As the Hazelwood inquiry shows, efforts to tame this new species include presenting the problem as one with preventable causes. As Erikson explains, there is always a moral to be drawn, always some blame to be assigned, always a story to be told.
But the real story of Hazelwood is much bigger than the one told in the 450-odd pages of the commission’s report. The mine is not just the setting for the story; it is its lead character, protagonist, and victim.
The power of the mine in the story is illustrated by the way it reframes the value of native trees in the landscape. Over numerous pages, the report describes eucalypts within a wind’s breath of the mine as a future risk to it. The rationale is that they are flammable and, if alight, may release embers that subsequently reach and ignite the mine.
In this way, the report not only normalises the unquestioned ongoing importance of the mine, but also places the trees at risk by raising the possibility of their removal in the name of disaster risk reduction. The mine and its vulnerability to fire cast another haze over the landscape: a risk haze that darkens our view of otherwise positive elements such as trees.
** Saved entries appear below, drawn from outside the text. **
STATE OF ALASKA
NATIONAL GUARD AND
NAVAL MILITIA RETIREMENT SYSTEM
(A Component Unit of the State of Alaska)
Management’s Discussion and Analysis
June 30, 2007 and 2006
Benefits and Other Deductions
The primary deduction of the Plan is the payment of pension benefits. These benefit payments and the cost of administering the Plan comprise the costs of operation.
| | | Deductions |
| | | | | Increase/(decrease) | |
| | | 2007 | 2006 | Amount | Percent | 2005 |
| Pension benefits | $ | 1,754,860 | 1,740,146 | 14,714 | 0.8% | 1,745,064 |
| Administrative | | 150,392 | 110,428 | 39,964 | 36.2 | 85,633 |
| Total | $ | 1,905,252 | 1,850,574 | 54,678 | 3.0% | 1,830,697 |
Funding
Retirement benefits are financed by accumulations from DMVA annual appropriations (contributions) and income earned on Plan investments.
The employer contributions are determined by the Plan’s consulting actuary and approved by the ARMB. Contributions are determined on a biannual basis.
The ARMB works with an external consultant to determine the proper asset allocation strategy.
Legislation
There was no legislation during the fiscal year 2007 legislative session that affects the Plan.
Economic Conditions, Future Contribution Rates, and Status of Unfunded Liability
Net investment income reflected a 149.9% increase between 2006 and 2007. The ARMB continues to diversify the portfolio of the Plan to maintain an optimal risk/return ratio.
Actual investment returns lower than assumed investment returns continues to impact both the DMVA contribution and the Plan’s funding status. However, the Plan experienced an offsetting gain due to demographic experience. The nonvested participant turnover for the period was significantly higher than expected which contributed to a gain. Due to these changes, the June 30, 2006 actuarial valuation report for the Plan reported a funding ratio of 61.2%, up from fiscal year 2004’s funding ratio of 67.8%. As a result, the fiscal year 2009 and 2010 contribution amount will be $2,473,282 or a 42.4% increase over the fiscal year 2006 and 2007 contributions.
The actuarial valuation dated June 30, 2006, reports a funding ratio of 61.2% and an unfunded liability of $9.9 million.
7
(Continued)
Native trees being benighted on account of posing a distant risk to a large polluting coal mine is deeply ironic. Not only are such trees part of the original vegetation of the land, they are flammable because fire is a natural part of the Australian landscape. But now it is fossil fuel combustion that is naturalised, while bushfire has been perverted by climate change.
The hole in the story
And so we come to the other gaping hole (besides the mine itself) in the inquiry’s version of the story: climate change. It’s difficult to avoid the suspicion that the report’s silence on climate change is political. If so, it wouldn’t be a surprise, but it would be damaging.
The increasing frequency of extreme fire weather is mentioned in the report, but climate is not. So the fact that such “extreme” days are emerging on the back of increasing aridity, droughts and water shortages is omitted, which in turn allows water-intensive fire prevention and firefighting plans to be presented as rational.
Carbon is also mentioned in the report, but only in relation to the localised and short-term issue of carbon monoxide. The megatonnes of carbon dioxide released into the atmosphere during the 45 days of the fire, which will go on to threaten the health of people everywhere, are ignored.
Allowing climate change into the story lets in a dense cloud of other issues. It radically extends our sense of which communities have been affected by the fire. It forces the story out of its neat linear sequence and into a dizzying spiral of feedbacks.
Above all, the Hazelwood mine fire is a feedback effect of climate change. The mine itself has become the scene of a head-on collision between the status quo and the need to adapt.
A double disaster
Erikson warned that those directly exposed to human-induced disasters such as the Hazelwood fire often experience a loss of sense and meaning. This experience of an altered, disordered world can transform an initial disaster into a double one. Already, the quality of life of those living in mining regions is depressed daily by the mines, which harm the environment, damage health, and entrench socioeconomic disadvantage. To quote John Lennon and Harry Nilsson, life can feel like “trying to shovel smoke with a pitchfork in the wind”.
In a sense, the Hazelwood mine fire and its subsequent inquiry represents a double disaster for all of us. Shaped by politics, the inquiry’s efforts to frame the fire as an emergency event similar to any other misses the point: that brown coal presents huge dangers no matter how we govern it. We have to stop hiding this new species of trouble in our midst.